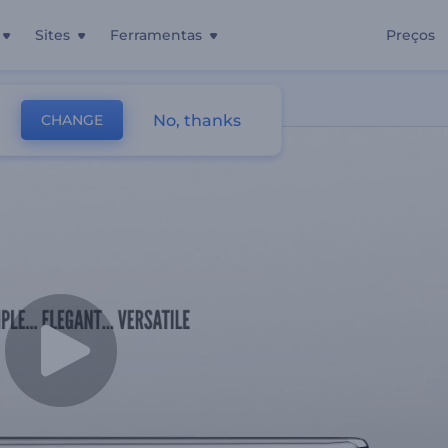
Sites
Ferramentas
Preços
e Celular
No, thanks
CHANGE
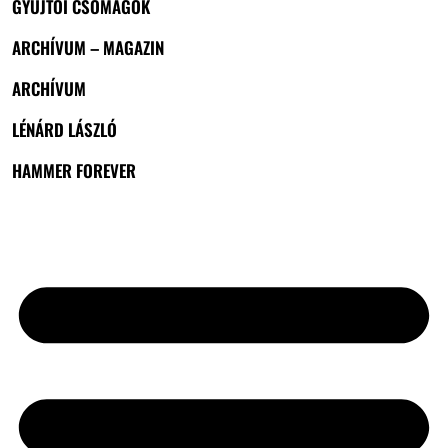
GYŰJTŐI CSOMAGOK
ARCHÍVUM – MAGAZIN
ARCHÍVUM
LÉNÁRD LÁSZLÓ
HAMMER FOREVER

+===+

▸ **Task details**: With the images omitted, repeat all the data word for word.

▸ **Written solution**:
Sites
Ferramentas
Preços
e Celular
No, thanks
CHANGE
GYŰJTŐI CSOMAGOK
ARCHÍVUM – MAGAZIN
ARCHÍVUM
LÉNÁRD LÁSZLÓ
HAMMER FOREVER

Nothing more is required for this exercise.